**Your assignment**. Reproduce the data that follows in its entirety, character for character.

**Source material**.
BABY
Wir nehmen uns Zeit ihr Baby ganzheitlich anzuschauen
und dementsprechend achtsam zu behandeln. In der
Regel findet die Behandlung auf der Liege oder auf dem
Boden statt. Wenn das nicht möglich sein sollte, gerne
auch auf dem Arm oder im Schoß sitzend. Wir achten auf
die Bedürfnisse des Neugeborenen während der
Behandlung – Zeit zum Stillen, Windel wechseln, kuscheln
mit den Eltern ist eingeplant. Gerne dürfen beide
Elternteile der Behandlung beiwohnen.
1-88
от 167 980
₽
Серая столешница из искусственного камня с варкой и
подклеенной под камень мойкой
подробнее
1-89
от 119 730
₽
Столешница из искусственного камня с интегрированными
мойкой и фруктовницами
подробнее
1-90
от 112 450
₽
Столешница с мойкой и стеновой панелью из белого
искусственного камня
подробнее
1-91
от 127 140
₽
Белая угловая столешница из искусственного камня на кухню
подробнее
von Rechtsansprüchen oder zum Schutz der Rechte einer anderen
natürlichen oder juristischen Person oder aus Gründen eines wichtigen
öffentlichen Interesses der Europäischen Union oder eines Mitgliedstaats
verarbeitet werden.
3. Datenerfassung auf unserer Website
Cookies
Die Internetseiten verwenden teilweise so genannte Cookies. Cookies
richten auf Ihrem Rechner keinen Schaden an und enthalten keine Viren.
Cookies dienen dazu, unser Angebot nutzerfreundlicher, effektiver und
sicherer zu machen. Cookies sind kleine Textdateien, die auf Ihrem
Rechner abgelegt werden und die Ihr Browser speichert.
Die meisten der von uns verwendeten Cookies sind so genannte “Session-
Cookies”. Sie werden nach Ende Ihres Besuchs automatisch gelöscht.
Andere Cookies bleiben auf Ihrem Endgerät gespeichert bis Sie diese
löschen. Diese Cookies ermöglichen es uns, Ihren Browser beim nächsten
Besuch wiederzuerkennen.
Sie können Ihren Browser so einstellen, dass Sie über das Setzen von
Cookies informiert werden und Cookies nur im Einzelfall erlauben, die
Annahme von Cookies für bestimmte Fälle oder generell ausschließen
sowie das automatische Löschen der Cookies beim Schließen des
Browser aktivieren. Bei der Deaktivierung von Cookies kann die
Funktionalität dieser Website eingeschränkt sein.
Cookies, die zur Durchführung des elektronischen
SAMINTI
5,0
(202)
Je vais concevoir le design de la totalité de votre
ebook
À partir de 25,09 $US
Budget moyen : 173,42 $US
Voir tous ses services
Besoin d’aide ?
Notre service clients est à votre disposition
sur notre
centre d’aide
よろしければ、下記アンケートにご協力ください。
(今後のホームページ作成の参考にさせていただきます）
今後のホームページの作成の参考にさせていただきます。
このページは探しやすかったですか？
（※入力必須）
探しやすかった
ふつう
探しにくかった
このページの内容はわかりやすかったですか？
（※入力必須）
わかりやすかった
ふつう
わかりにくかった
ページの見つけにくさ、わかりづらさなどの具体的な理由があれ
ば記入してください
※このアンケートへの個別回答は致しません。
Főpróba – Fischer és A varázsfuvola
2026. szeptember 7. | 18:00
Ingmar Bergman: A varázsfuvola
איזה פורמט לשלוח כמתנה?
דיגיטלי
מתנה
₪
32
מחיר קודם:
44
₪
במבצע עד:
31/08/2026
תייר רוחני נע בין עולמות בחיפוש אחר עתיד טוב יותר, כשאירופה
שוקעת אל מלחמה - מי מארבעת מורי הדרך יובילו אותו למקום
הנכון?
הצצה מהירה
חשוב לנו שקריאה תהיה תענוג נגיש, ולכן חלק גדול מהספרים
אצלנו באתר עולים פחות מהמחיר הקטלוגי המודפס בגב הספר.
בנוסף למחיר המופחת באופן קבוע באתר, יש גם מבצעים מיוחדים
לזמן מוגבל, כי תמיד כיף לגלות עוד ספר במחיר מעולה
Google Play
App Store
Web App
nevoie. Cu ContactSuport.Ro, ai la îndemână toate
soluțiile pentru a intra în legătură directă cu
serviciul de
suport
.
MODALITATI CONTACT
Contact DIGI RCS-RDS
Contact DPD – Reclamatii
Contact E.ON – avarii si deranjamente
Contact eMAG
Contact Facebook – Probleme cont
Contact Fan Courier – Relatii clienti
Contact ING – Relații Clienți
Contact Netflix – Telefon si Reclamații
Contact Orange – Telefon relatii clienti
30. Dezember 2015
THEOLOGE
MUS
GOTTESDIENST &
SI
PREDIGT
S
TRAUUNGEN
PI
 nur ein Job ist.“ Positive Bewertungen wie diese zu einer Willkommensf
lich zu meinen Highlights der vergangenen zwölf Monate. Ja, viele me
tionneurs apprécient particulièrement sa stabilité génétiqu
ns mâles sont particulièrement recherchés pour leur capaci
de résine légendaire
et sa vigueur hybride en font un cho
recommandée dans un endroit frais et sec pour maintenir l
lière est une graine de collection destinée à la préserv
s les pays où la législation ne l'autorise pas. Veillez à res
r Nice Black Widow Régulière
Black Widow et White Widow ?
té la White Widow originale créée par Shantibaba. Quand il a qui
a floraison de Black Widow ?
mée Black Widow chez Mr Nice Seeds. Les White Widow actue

**Task answer**.
BABY
Wir nehmen uns Zeit ihr Baby ganzheitlich anzuschauen
und dementsprechend achtsam zu behandeln. In der
Regel findet die Behandlung auf der Liege oder auf dem
Boden statt. Wenn das nicht möglich sein sollte, gerne
auch auf dem Arm oder im Schoß sitzend. Wir achten auf
die Bedürfnisse des Neugeborenen während der
Behandlung – Zeit zum Stillen, Windel wechseln, kuscheln
mit den Eltern ist eingeplant. Gerne dürfen beide
Elternteile der Behandlung beiwohnen.
1-88
от 167 980
₽
Серая столешница из искусственного камня с варкой и
подклеенной под камень мойкой
подробнее
1-89
от 119 730
₽
Столешница из искусственного камня с интегрированными
мойкой и фруктовницами
подробнее
1-90
от 112 450
₽
Столешница с мойкой и стеновой панелью из белого
искусственного камня
подробнее
1-91
от 127 140
₽
Белая угловая столешница из искусственного камня на кухню
подробнее
von Rechtsansprüchen oder zum Schutz der Rechte einer anderen
natürlichen oder juristischen Person oder aus Gründen eines wichtigen
öffentlichen Interesses der Europäischen Union oder eines Mitgliedstaats
verarbeitet werden.
3. Datenerfassung auf unserer Website
Cookies
Die Internetseiten verwenden teilweise so genannte Cookies. Cookies
richten auf Ihrem Rechner keinen Schaden an und enthalten keine Viren.
Cookies dienen dazu, unser Angebot nutzerfreundlicher, effektiver und
sicherer zu machen. Cookies sind kleine Textdateien, die auf Ihrem
Rechner abgelegt werden und die Ihr Browser speichert.
Die meisten der von uns verwendeten Cookies sind so genannte “Session-
Cookies”. Sie werden nach Ende Ihres Besuchs automatisch gelöscht.
Andere Cookies bleiben auf Ihrem Endgerät gespeichert bis Sie diese
löschen. Diese Cookies ermöglichen es uns, Ihren Browser beim nächsten
Besuch wiederzuerkennen.
Sie können Ihren Browser so einstellen, dass Sie über das Setzen von
Cookies informiert werden und Cookies nur im Einzelfall erlauben, die
Annahme von Cookies für bestimmte Fälle oder generell ausschließen
sowie das automatische Löschen der Cookies beim Schließen des
Browser aktivieren. Bei der Deaktivierung von Cookies kann die
Funktionalität dieser Website eingeschränkt sein.
Cookies, die zur Durchführung des elektronischen
SAMINTI
5,0
(202)
Je vais concevoir le design de la totalité de votre
ebook
À partir de 25,09 $US
Budget moyen : 173,42 $US
Voir tous ses services
Besoin d’aide ?
Notre service clients est à votre disposition
sur notre
centre d’aide
よろしければ、下記アンケートにご協力ください。
(今後のホームページ作成の参考にさせていただきます）
今後のホームページの作成の参考にさせていただきます。
このページは探しやすかったですか？
（※入力必須）
探しやすかった
ふつう
探しにくかった
このページの内容はわかりやすかったですか？
（※入力必須）
わかりやすかった
ふつう
わかりにくかった
ページの見つけにくさ、わかりづらさなどの具体的な理由があれ
ば記入してください
※このアンケートへの個別回答は致しません。
Főpróba – Fischer és A varázsfuvola
2026. szeptember 7. | 18:00
Ingmar Bergman: A varázsfuvola
איזה פורמט לשלוח כמתנה?
דיגיטלי
מתנה
₪
32
מחיר קודם:
44
₪
במבצע עד:
31/08/2026
תייר רוחני נע בין עולמות בחיפוש אחר עתיד טוב יותר, כשאירופה
שוקעת אל מלחמה - מי מארבעת מורי הדרך יובילו אותו למקום
הנכון?
הצצה מהירה
חשוב לנו שקריאה תהיה תענוג נגיש, ולכן חלק גדול מהספרים
אצלנו באתר עולים פחות מהמחיר הקטלוגי המודפס בגב הספר.
בנוסף למחיר המופחת באופן קבוע באתר, יש גם מבצעים מיוחדים
לזמן מוגבל, כי תמיד כיף לגלות עוד ספר במחיר מעולה
Google Play
App Store
Web App
nevoie. Cu ContactSuport.Ro, ai la îndemână toate
soluțiile pentru a intra în legătură directă cu
serviciul de
suport
.
MODALITATI CONTACT
Contact DIGI RCS-RDS
Contact DPD – Reclamatii
Contact E.ON – avarii si deranjamente
Contact eMAG
Contact Facebook – Probleme cont
Contact Fan Courier – Relatii clienti
Contact ING – Relații Clienți
Contact Netflix – Telefon si Reclamații
Contact Orange – Telefon relatii clienti
30. Dezember 2015
THEOLOGE
MUS
GOTTESDIENST &
SI
PREDIGT
S
TRAUUNGEN
PI
 nur ein Job ist.“ Positive Bewertungen wie diese zu einer Willkommensf
lich zu meinen Highlights der vergangenen zwölf Monate. Ja, viele me
tionneurs apprécient particulièrement sa stabilité génétiqu
ns mâles sont particulièrement recherchés pour leur capaci
de résine légendaire
et sa vigueur hybride en font un cho
recommandée dans un endroit frais et sec pour maintenir l
lière est une graine de collection destinée à la préserv
s les pays où la législation ne l'autorise pas. Veillez à res
r Nice Black Widow Régulière
Black Widow et White Widow ?
té la White Widow originale créée par Shantibaba. Quand il a qui
a floraison de Black Widow ?
mée Black Widow chez Mr Nice Seeds. Les White Widow actue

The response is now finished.